O ministro do Esporte, Paulo Henrique Cordeiro, defendeu o reconhecimento das pioneiras do futebol feminino brasileiro como uma reparação histórica necessária para valorizar atletas que enfrentaram décadas de preconceito e ajudaram a construir a modalidade no país.
Em artigo publicado após a sanção da Lei Geral da Copa do Mundo Feminina 2027, o ministro destacou que o Brasil é reconhecido mundialmente como o país do futebol, mas ressaltou que a trajetória das mulheres no esporte foi marcada por obstáculos muito diferentes daqueles enfrentados pelos homens.
Segundo ele, enquanto gerações de craques consolidaram a imagem do futebol masculino brasileiro no cenário internacional, as mulheres precisaram lutar contra barreiras sociais e institucionais para conquistar espaço dentro dos gramados.
Proibição marcou a história da modalidade
O texto relembra que o futebol praticado por mulheres chegou a ser proibido no Brasil em 1941. A restrição permaneceu por mais de quatro décadas, até que a modalidade fosse oficialmente regulamentada em 1983.
De acordo com o ministro, a proibição representou um dos períodos mais difíceis para o desenvolvimento do esporte feminino no país, obrigando atletas a enfrentarem preconceitos e limitações para continuar praticando a modalidade.
Mesmo diante das restrições, muitas jogadoras mantiveram vivo o futebol feminino em campos de várzea, clubes locais e competições informais, contribuindo para a evolução do esporte nas décadas seguintes.
Lei prevê reparação histórica às atletas pioneiras
A nova legislação estabelece o reconhecimento oficial das jogadoras que participaram do torneio experimental realizado pela FIFA em 1988, na China, e da primeira Copa do Mundo Feminina, disputada em 1991.
A medida integra as ações preparatórias para a realização da Copa do Mundo Feminina de 2027 no Brasil e busca valorizar atletas que contribuíram para o crescimento da modalidade em um período de pouca visibilidade e apoio institucional.

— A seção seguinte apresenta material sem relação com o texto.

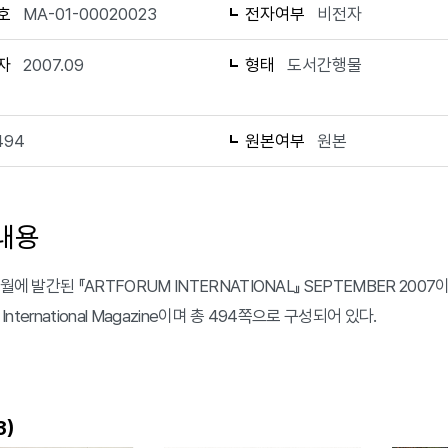
호
MA-01-00020023
전자여부
비전자
자
2007.09
형태
도서간행물
494
원본여부
원본
내용
월에 발간된 『ARTFORUM INTERNATIONAL』 SEPTEMBER 2007이다. 
m International Magazine이며 총 494쪽으로 구성되어 있다.
)
3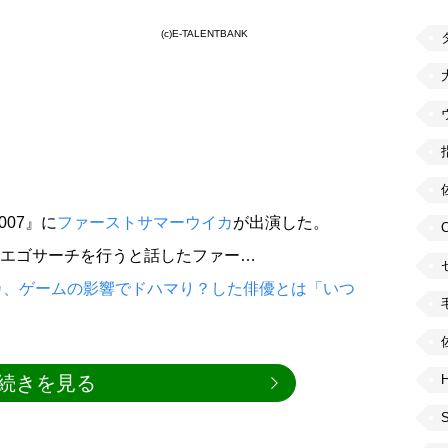
(c)E-TALENTBANK
007』に
ファーストサマーウイカ
が出演した。
内でエゴサーチを行うと話したファー…
カ、ゲームの影響でドハマり？した俳優とは「いつ
続きを見る
H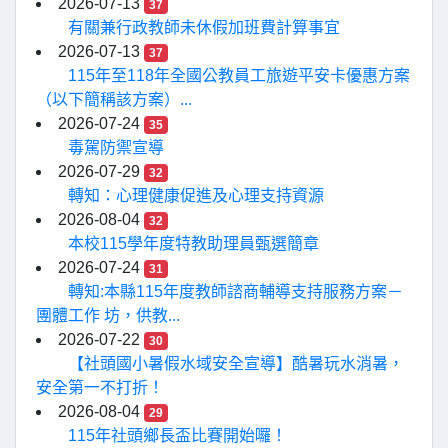
2026-07-13
37
有關兼行政教師未休假加班費計算事宜
2026-07-13
37
115年至118年全國公教員工旅遊平安卡優惠方案
（以下簡稱該方案）...
2026-07-24
35
毒駕防禦宣導
2026-07-29
32
轉知：心理健康促進及心理支持資源
2026-08-04
32
本校115學年度特教助理員甄選簡章
2026-07-24
31
轉知:本縣115年度教師諮商輔導支持服務方案－
團體工作 坊，供教...
2026-07-22
30
【社頭國小暑假水域安全宣導】酷暑玩水消暑，
安全第一不打折！
2026-08-04
29
115年社頭鄉長盃比賽開始囉！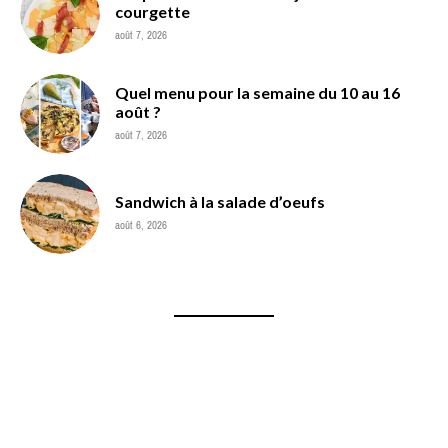
courgette
août 7, 2026
Quel menu pour la semaine du 10 au 16
août ?
août 7, 2026
Sandwich à la salade d’oeufs
août 6, 2026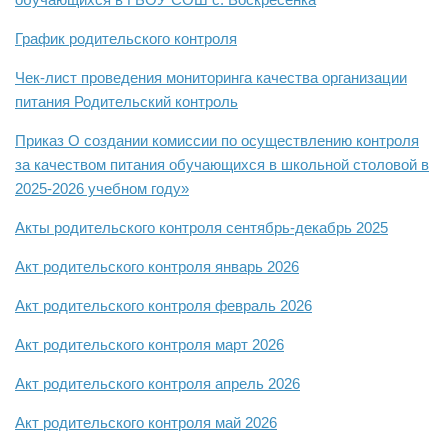
График родительского контроля
Чек-лист проведения мониторинга качества организации
питания Родительский контроль
Приказ О создании комиссии по осуществлению контроля
за качеством питания обучающихся в школьной столовой в
2025-2026 учебном году»
Акты родительского контроля сентябрь-декабрь 2025
Акт родительского контроля январь 2026
Акт родительского контроля февраль 2026
Акт родительского контроля март 2026
Акт родительского контроля апрель 2026
Акт родительского контроля май 2026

Segundo Paulo Henrique Cordeiro, muitas dessas jogadoras nunca receberam o devido reconhecimento pelos resultados alcançados e pelo papel desempenhado na consolidação do futebol feminino brasileiro.
Entre os marcos históricos lembrados está a conquista da medalha de bronze pela seleção brasileira no torneio experimental da FIFA em 1988, considerado um momento fundamental para o desenvolvimento da modalidade.
Legado para o futuro do futebol feminino
O ministro afirma que a realização da Copa do Mundo Feminina de 2027 representa uma oportunidade para ampliar investimentos, fortalecer a participação das mulheres no esporte e consolidar um legado social e esportivo para as próximas gerações.
Além da preparação para o torneio, a legislação busca preservar a memória das atletas que abriram caminho para o crescimento do futebol feminino no país.
Para o titular da pasta, o reconhecimento das pioneiras representa um passo importante para corrigir uma injustiça histórica e garantir que suas contribuições permaneçam registradas na história do esporte brasileiro.